Re: HH DL585 warm boot fail (old)
From: Bjorn Helgaas
Date: Wed Oct 24 2018 - 09:49:51 EST
On Wed, Oct 24, 2018 at 10:47:24AM +0300, Meelis Roos wrote:
> > Would you mind opening a report at https://bugzilla.kernel.org? I'm
> > not sure if anybody will be able to do anything about this, but it's
> > always possible.
>
> Submitted now, https://bugzilla.kernel.org/show_bug.cgi?id=201503
>
> > A complete dmesg log and "sudo lspci -vv" output from a successful
> > boot would be a good start. And if you have a screenshot of the
> > failure, that would help, too. You can use the "ignore_loglevel"

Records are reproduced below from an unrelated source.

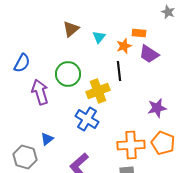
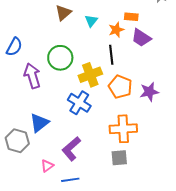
blue triangle: (47, 139) -> (39, 123), size x1.5
orange pentagon: (163, 143) -> (120, 87), moved

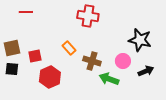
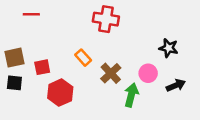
black star: (140, 40) -> (169, 48), size x0.7
brown cross: (92, 61) -> (111, 73), turned 30
green arrow: (109, 79) -> (131, 95), turned 84

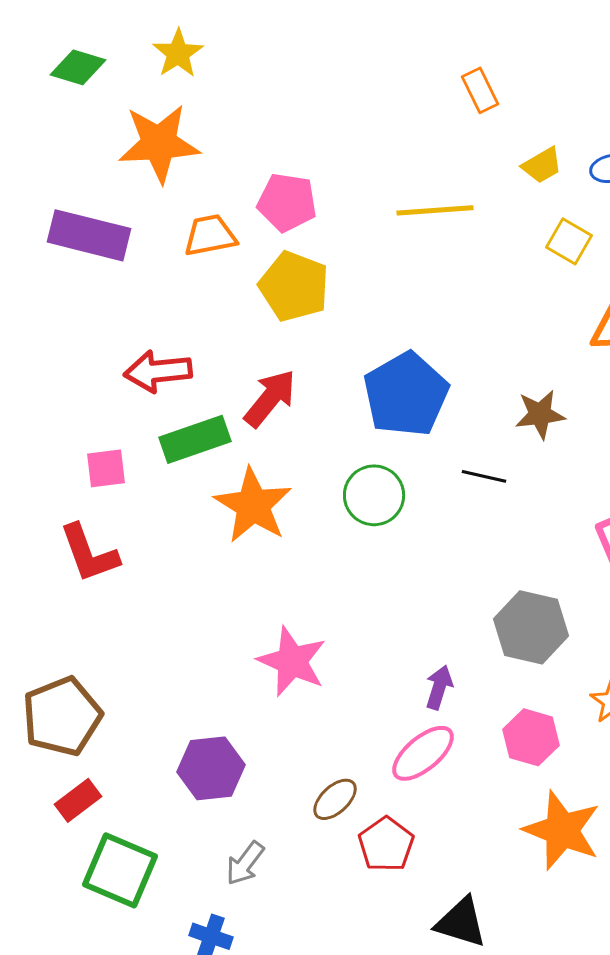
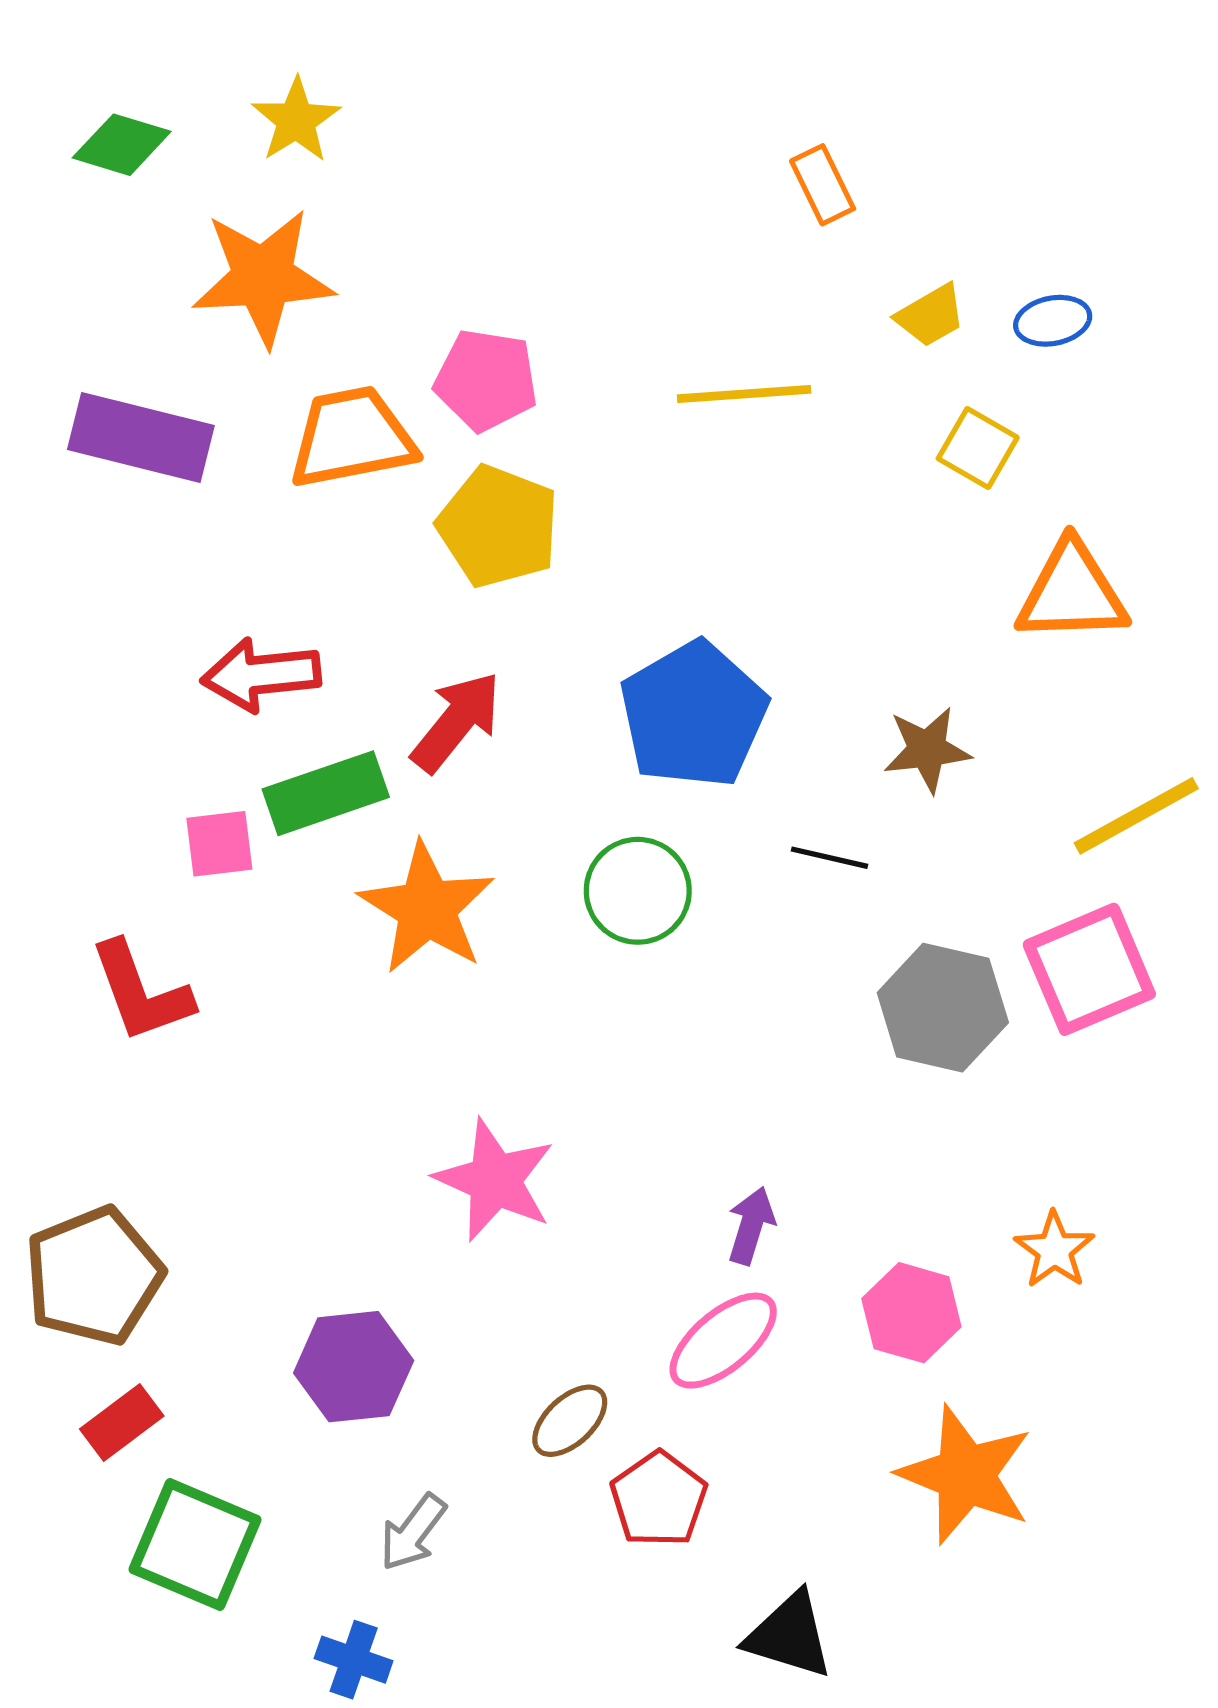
orange trapezoid: (210, 235) -> (352, 438), size x1.4
pink square: (106, 468) -> (219, 844), moved
gray hexagon: (531, 627) -> (943, 1008), moved

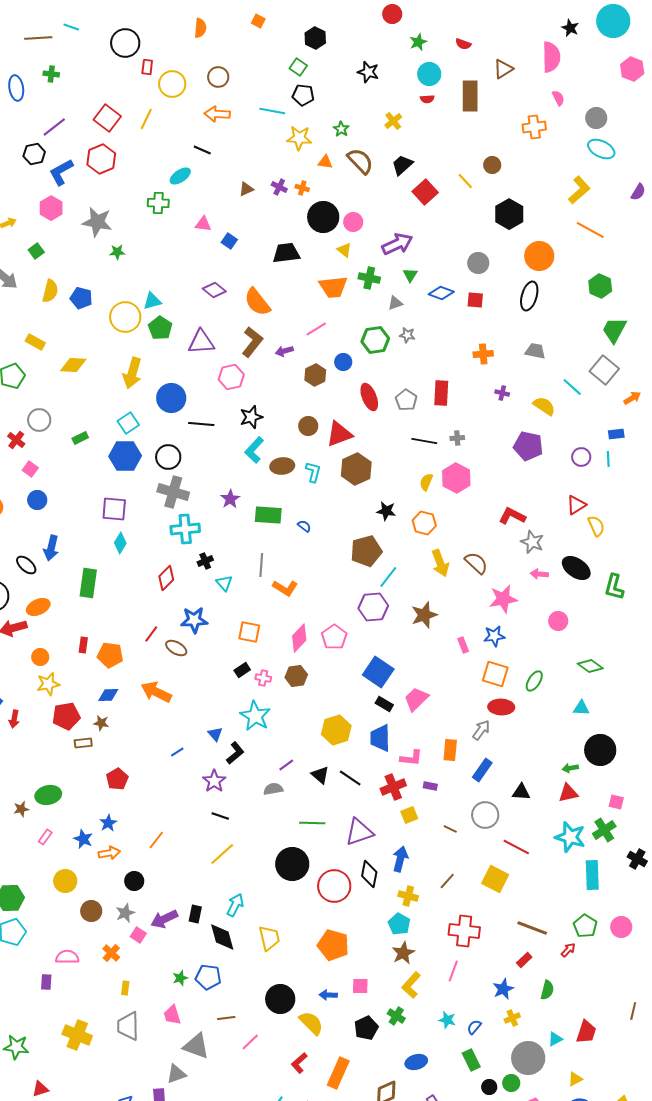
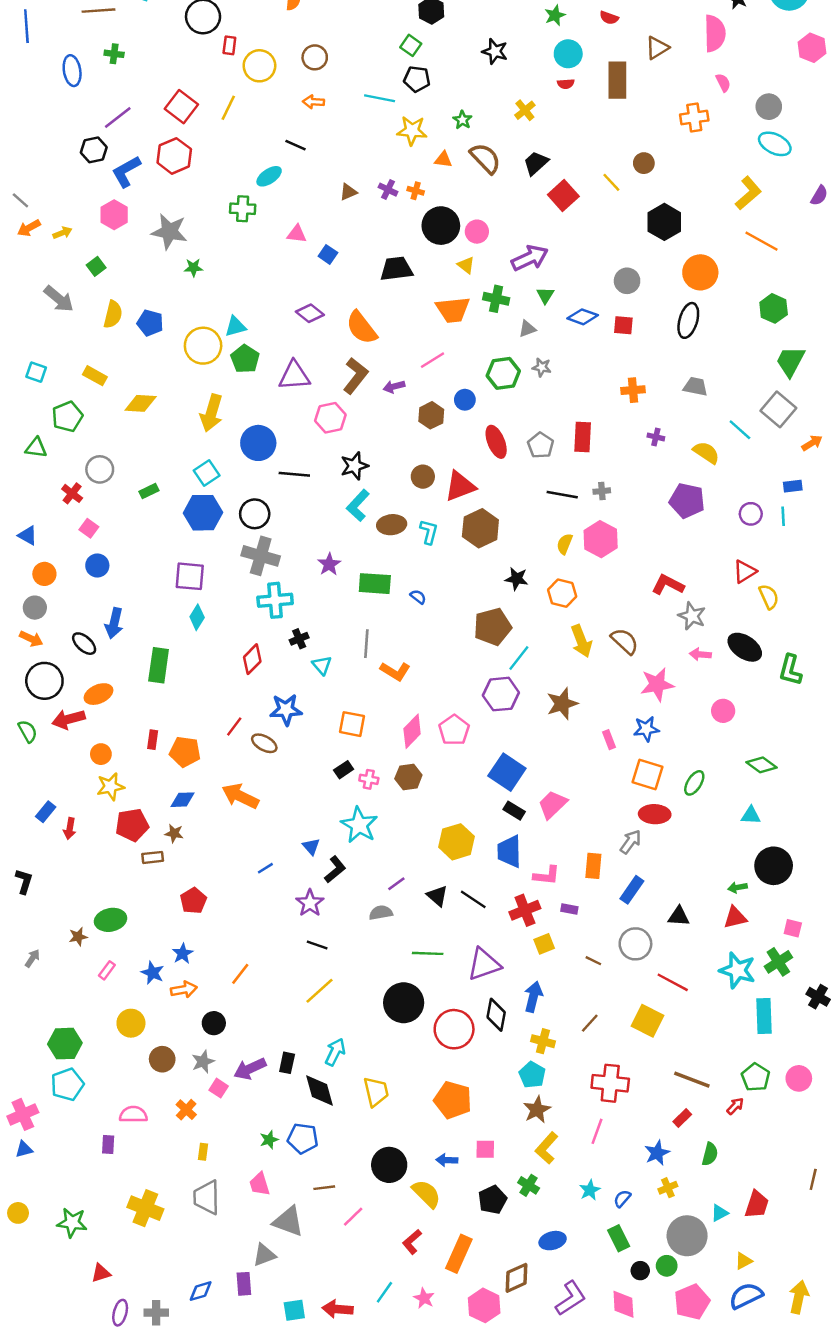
orange arrow: (217, 114) -> (314, 102), size x0.7
cyan star: (447, 1020) -> (590, 1190), turned 30

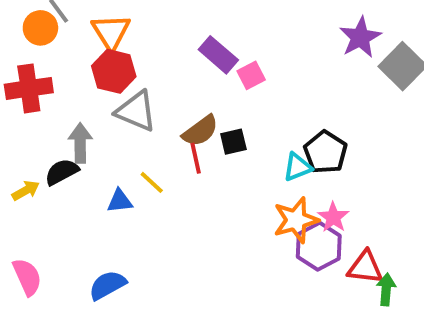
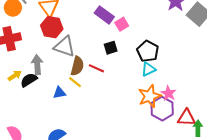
brown semicircle: (200, 131) -> (77, 66), moved, turned -36
black square: (233, 142) -> (111, 48), moved
black pentagon: (325, 152) -> (148, 51), moved
red line: (196, 158) -> (96, 68), turned -49
yellow arrow: (26, 190) -> (15, 76), moved

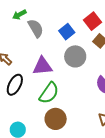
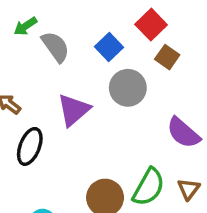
purple triangle: (42, 66) -> (74, 110), turned -30
green semicircle: (49, 93) -> (149, 187), moved

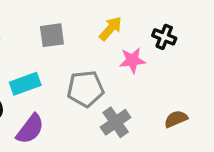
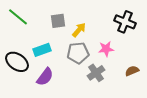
yellow arrow: (111, 28) -> (79, 30), moved
black cross: (164, 37) -> (125, 22), size x1.5
pink star: (132, 60) -> (106, 49), moved

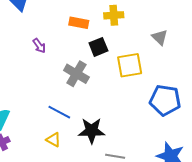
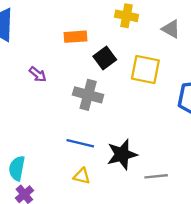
yellow cross: (114, 15) -> (126, 16), moved, turned 30
yellow square: (130, 65) -> (145, 69), turned 36

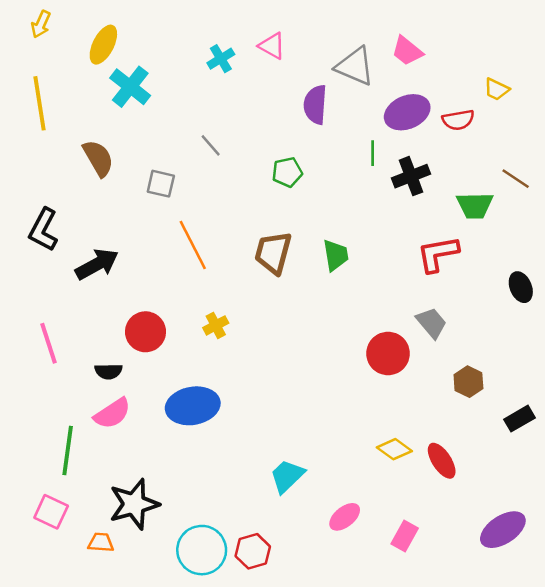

> > kernel parameter to make sure we see everything on the console.
>
> Added.
>
> > Does this machine have an iLO? If so, it may have logs that
> > could be useful if this is related to some sort of bus error.
>
> Nothing in the ILO logs.
Great, thanks!
Can you try the patch below? This is extracted from the code here:
https://github.com/joyent/illumos-joyent/blob/b6a0b04d591f5b877cfe05f45e81f0e8a5cfc2b3/usr/src/uts/intel/io/pci/pci_boot.c#L1805
I'm not sure why this would be only an intermittent problem, but at
least we can see if this is related.
diff --git a/drivers/pci/quirks.c b/drivers/pci/quirks.c
index 6bc27b7fd452..842f900ed194 100644
--- a/drivers/pci/quirks.c
+++ b/drivers/pci/quirks.c
@@ -5113,3 +5113,15 @@ DECLARE_PCI_FIXUP_FINAL(PCI_VENDOR_ID_MICROSEMI, 0x8575,
quirk_switchtec_ntb_dma_alias);
DECLARE_PCI_FIXUP_FINAL(PCI_VENDOR_ID_MICROSEMI, 0x8576,
quirk_switchtec_ntb_dma_alias);
+
+static void quirk_amd_8111(struct pci_dev *pdev)
+{
+ u8 ioc;
+
+ pci_read_config_byte(pdev, 0x40, &ioc);
+ if (ioc & 0x80) {
+ pci_info(pdev, "disabling NMI on error\n");
+ pci_write_config_byte(pdev, 0x40, ioc & ~0x80);
+ }
+}
+DECLARE_PCI_FIXUP_EARLY(PCI_VENDOR_ID_AMD, 0x7468, quirk_amd_8111);